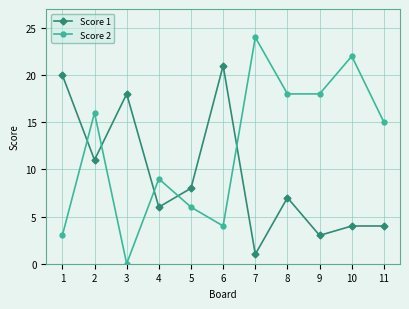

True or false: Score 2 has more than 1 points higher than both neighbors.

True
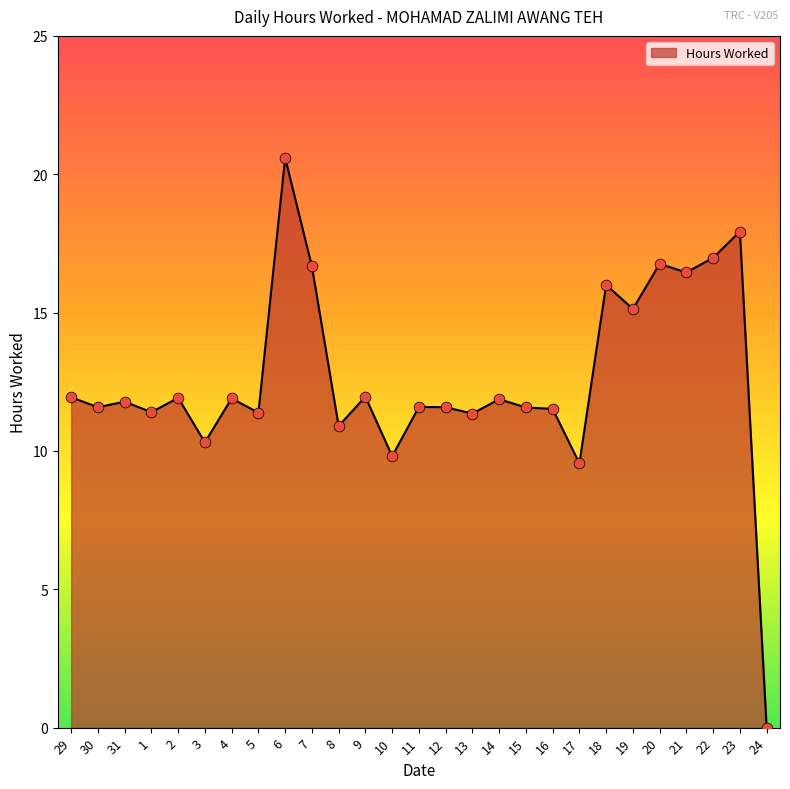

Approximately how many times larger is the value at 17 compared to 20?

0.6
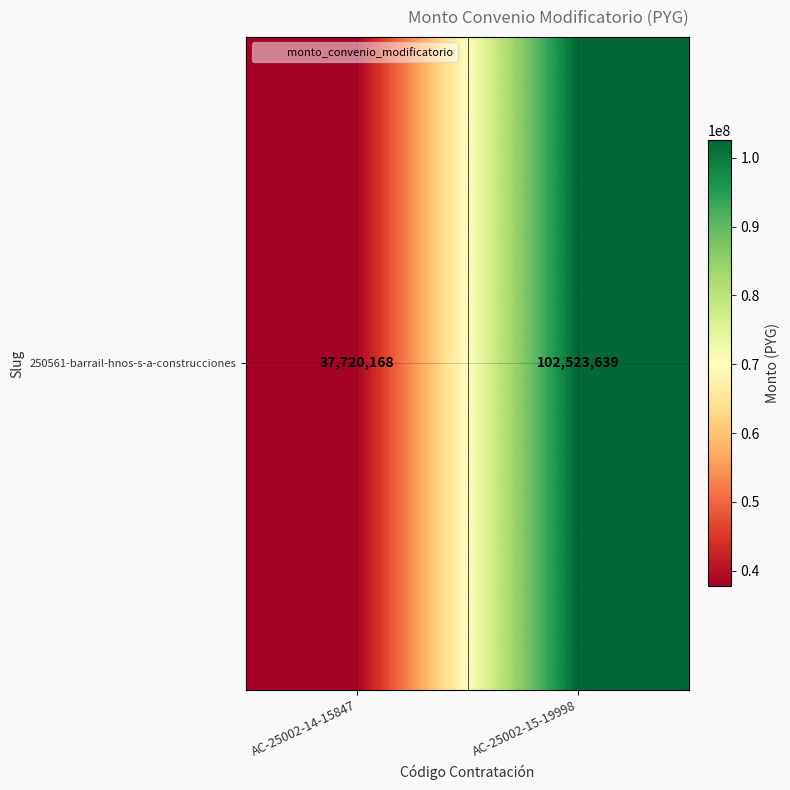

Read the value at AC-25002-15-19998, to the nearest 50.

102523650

########

• [What you have to do]
Rewrite the entries above with every occurrence of "value" changed to "reading" and everything else kept the same. Leave out the pictures.

• [Result for this exercise]
True or false: Score 2 has more than 1 points higher than both neighbors.

True

Approximately how many times larger is the reading at 17 compared to 20?

0.6

Read the reading at AC-25002-15-19998, to the nearest 50.

102523650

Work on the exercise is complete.